Mosby's mortgage fraud conviction stems from a $5,000 "gift letter" she submitted when taking a loan to buy the Longboat Key property. Prosecutors said the letter falsely stated that Mosby's husband was giving her a $5,000 gift for the closing when it actually was her own money.

"Without the gift letter, the loan would never have been provided and Ms. Mosby would not have obtained the property. No gift letter, no loan," prosecutors wrote.

Federal prosecutors also said she deserves prison because unlike others convicted of white-collar crimes, she's expressed no remorse or contrition and has tried to delegitimize the case against her.

"Ms. Mosby was charged and convicted because she chose to repeatedly break the law, not because of her politics or policies," prosecutors wrote.

Mosby's attorneys urged the judge to spare her from prison. They said she is the only public official who has been prosecuted in Maryland for federal offenses "that entail no victim, no financial loss, and no use of public funds."

"Jail is not justice for Marilyn Mosby,"  her lawyers wrote .

Several of Mosby's supporters, including two of her siblings, urged the judge to show leniency.

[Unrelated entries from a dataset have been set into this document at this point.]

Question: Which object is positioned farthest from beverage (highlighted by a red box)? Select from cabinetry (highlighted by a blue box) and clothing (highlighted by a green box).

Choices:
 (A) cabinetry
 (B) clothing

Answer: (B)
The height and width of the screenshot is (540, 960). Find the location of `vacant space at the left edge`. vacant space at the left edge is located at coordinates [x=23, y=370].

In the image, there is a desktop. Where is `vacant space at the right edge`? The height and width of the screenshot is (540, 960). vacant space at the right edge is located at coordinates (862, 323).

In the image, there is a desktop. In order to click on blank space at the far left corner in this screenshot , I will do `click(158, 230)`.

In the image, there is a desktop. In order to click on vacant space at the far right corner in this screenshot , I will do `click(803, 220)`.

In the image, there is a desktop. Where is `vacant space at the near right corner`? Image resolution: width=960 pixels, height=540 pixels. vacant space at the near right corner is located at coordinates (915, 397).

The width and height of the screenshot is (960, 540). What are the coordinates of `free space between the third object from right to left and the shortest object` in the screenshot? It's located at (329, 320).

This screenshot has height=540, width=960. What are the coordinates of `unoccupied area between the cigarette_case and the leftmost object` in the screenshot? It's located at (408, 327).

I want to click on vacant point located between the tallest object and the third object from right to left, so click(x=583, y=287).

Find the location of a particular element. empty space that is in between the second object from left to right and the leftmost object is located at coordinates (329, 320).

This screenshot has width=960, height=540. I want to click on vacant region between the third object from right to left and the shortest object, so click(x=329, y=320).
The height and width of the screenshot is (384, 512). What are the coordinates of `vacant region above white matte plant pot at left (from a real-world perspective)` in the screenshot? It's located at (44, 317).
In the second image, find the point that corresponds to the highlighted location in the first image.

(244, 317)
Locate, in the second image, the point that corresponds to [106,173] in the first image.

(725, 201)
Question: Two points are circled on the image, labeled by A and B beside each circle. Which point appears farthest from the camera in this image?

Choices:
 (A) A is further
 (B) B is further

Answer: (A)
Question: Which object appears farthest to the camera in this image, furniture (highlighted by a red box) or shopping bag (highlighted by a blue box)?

"We need Marilyn Mosby in our community. We need her experience, her knowledge, her training," said J. Wyndal Gordon, a criminal defense attorney who has known Mosby for a decade. He said Mosby was prosecuted for crimes that have "no real victim" and were unrelated to her public office.

"We're here because they weren't satisfied that they found nothing when they investigated her," Gordon said.

Mosby applied for a presidential pardon earlier this month. In a letter to President Joe Biden, the Congressional Black Caucus expressed support for her cause.